Any suggestions on techniques (or KPIs) for trending realtime searches within a Splunk environment?
I'm doing some simple daily trend analysis on all the (non-realtime) scheduled searches by looking at run_time
as reported by the scheduler.log, but that value isn't helpful for realtime searches since realtime searches never really stop. For historic searches, I capture median run_time
, total run_time
, total events/results returned, and events scanned (to evaluate which searches are hitting the disk the most). All stats are stored in a summary index.
My aim in trending this information is to establish a long-term baseline to identify search performance changes and track the biggest resource consumers.
Any ideas on how to do something similar for real-time searches?
Hi Lowell,
running a REST search for your rt search brings a lot of different performance counters and information regarding eventCount and diskUsage.

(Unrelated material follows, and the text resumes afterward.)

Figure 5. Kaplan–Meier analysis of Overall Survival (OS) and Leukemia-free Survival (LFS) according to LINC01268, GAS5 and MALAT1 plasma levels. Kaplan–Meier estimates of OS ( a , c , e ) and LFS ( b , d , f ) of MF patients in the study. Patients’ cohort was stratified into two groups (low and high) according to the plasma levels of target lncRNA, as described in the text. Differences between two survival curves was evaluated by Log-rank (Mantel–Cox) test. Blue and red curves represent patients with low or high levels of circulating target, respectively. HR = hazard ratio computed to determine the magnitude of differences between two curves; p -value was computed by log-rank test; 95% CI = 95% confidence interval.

My rt search is something like this eventtype="x-base-check" | ...
and I find the information about this search via REST like this:
| rest /services/search/jobs | search eventSearch="*base-check*" isRealTimeSearch="1"

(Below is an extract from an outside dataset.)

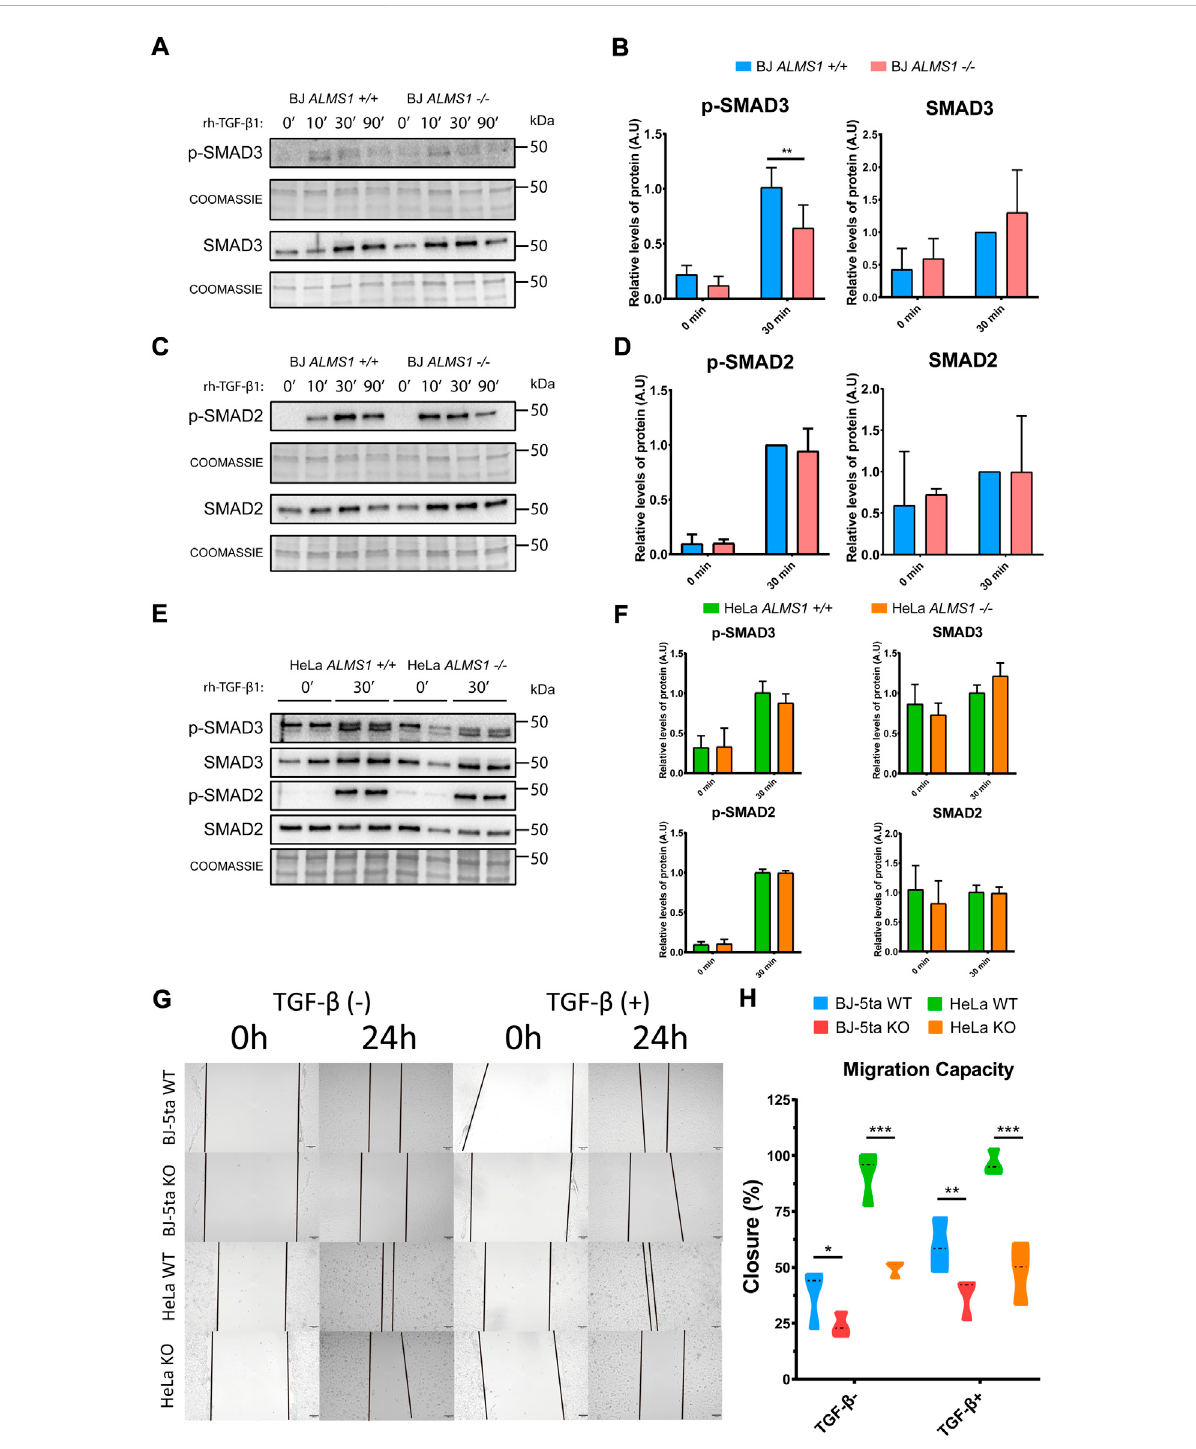
FIGURE 6 TGF- β canonical pathway activation assay and measurement of cell migration capacity in HeLa and BJ-5ta. (A) Representative western-blot of p-SMAD3 and SMAD3 levels after 0, 10, 30 and 90 min of stimulation with TGF- β 1 (2 ng/ μ L) ligand and their corresponding loading controls (coomassie) in BJ-5ta cells ( n = 3). (B) Quanti fi cation of band intensity in WB for p-SMAD3 and SMAD3 at time 0 and after 30 min stimulation with TGF- β 1. *: p -value < 0.05, **: p -value < 0.01 (C) Representative western-blot of p-SMAD2 and SMAD2 levels after 0, 10, 30 and 90 min of stimulation with TGF- β 1 (2 ng/ μ L) ligand and their corresponding loading controls (coomassie) in BJ-5ta cells ( n = 3). (D) Quanti fi cation of band intensity in WB for p-SMAD2 and SMAD2 at time 0 and after 30 min stimulation with TGF- β 1. *: p -value < 0.05, **: p -value < 0.01. (E)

I don't know if this is useful to you or not, but this is what I use to get performance information related to real-time searches.
cheers, MuS
I thought about a rest-based approach, but didn't think it had enough info, and I was hoping to capture performance deltas rather than lifetime stats. But after looking more, I think this probably is the best option. So I've setup a persist a snapshot (summary index) every 15 minutes. I'll create a daily summary of the data for long-term analysis. This does 2 things I hadn't initially anticipated: (1) it allows me to capture long-running non-scheduled searches, and (2) associates the searches with a UI view. Thanks MuS! I may post my full solution once I get everything working.